> [EXERCISE DESCRIPTION]:
Nothing but the pictures is dropped; write out all the remaining data below exactly.
* * * *
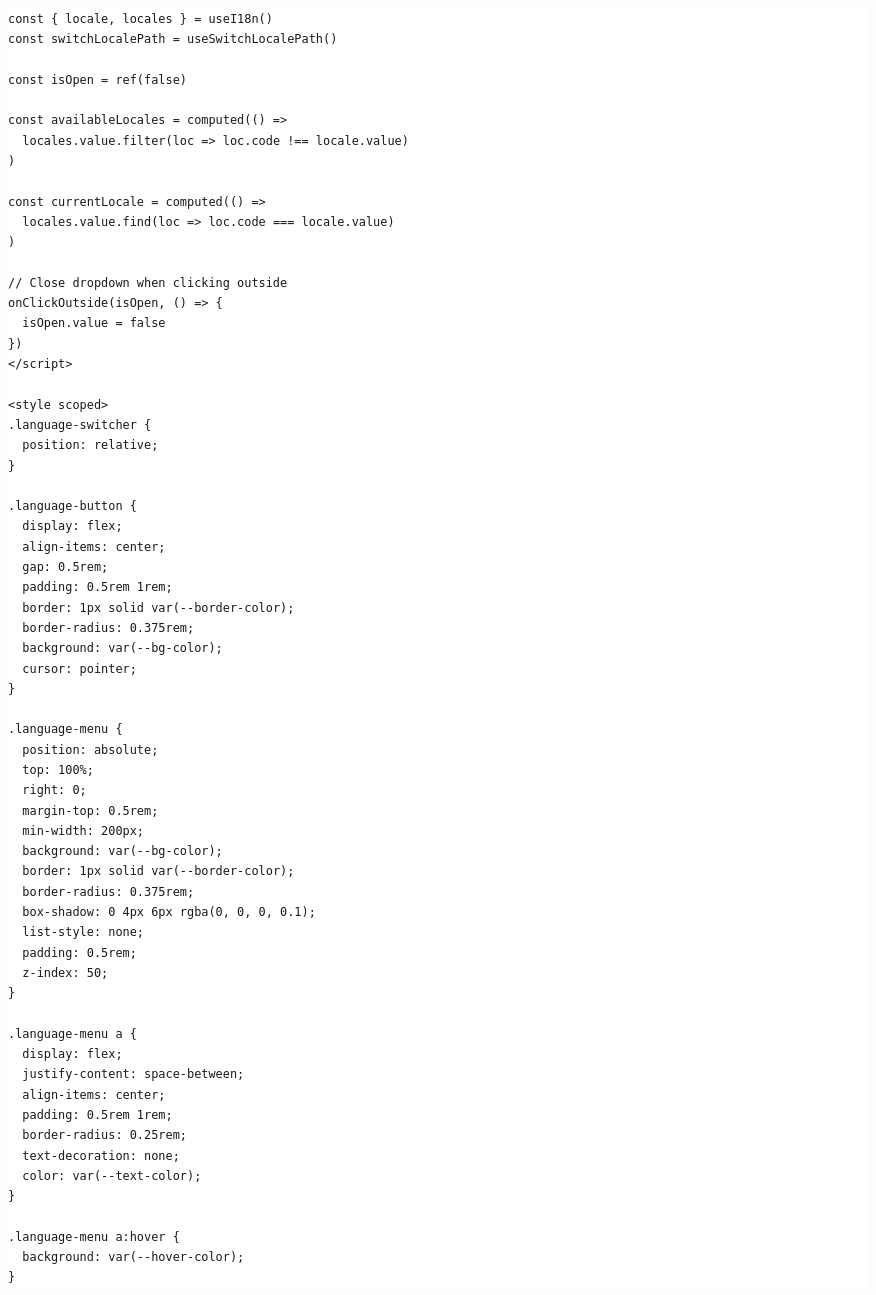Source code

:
 ```vue
const { locale, locales } = useI18n()
const switchLocalePath = useSwitchLocalePath()

const isOpen = ref(false)

const availableLocales = computed(() => 
  locales.value.filter(loc => loc.code !== locale.value)
)

const currentLocale = computed(() =>
  locales.value.find(loc => loc.code === locale.value)
)

// Close dropdown when clicking outside
onClickOutside(isOpen, () => {
  isOpen.value = false
})
</script>

<style scoped>
.language-switcher {
  position: relative;
}

.language-button {
  display: flex;
  align-items: center;
  gap: 0.5rem;
  padding: 0.5rem 1rem;
  border: 1px solid var(--border-color);
  border-radius: 0.375rem;
  background: var(--bg-color);
  cursor: pointer;
}

.language-menu {
  position: absolute;
  top: 100%;
  right: 0;
  margin-top: 0.5rem;
  min-width: 200px;
  background: var(--bg-color);
  border: 1px solid var(--border-color);
  border-radius: 0.375rem;
  box-shadow: 0 4px 6px rgba(0, 0, 0, 0.1);
  list-style: none;
  padding: 0.5rem;
  z-index: 50;
}

.language-menu a {
  display: flex;
  justify-content: space-between;
  align-items: center;
  padding: 0.5rem 1rem;
  border-radius: 0.25rem;
  text-decoration: none;
  color: var(--text-color);
}

.language-menu a:hover {
  background: var(--hover-color);
}
```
* * * *
> [ANSWER FOR THIS EXERCISE]:
Source code

:
 ```vue
const { locale, locales } = useI18n()
const switchLocalePath = useSwitchLocalePath()

const isOpen = ref(false)

const availableLocales = computed(() => 
  locales.value.filter(loc => loc.code !== locale.value)
)

const currentLocale = computed(() =>
  locales.value.find(loc => loc.code === locale.value)
)

// Close dropdown when clicking outside
onClickOutside(isOpen, () => {
  isOpen.value = false
})
</script>

<style scoped>
.language-switcher {
  position: relative;
}

.language-button {
  display: flex;
  align-items: center;
  gap: 0.5rem;
  padding: 0.5rem 1rem;
  border: 1px solid var(--border-color);
  border-radius: 0.375rem;
  background: var(--bg-color);
  cursor: pointer;
}

.language-menu {
  position: absolute;
  top: 100%;
  right: 0;
  margin-top: 0.5rem;
  min-width: 200px;
  background: var(--bg-color);
  border: 1px solid var(--border-color);
  border-radius: 0.375rem;
  box-shadow: 0 4px 6px rgba(0, 0, 0, 0.1);
  list-style: none;
  padding: 0.5rem;
  z-index: 50;
}

.language-menu a {
  display: flex;
  justify-content: space-between;
  align-items: center;
  padding: 0.5rem 1rem;
  border-radius: 0.25rem;
  text-decoration: none;
  color: var(--text-color);
}

.language-menu a:hover {
  background: var(--hover-color);
}
```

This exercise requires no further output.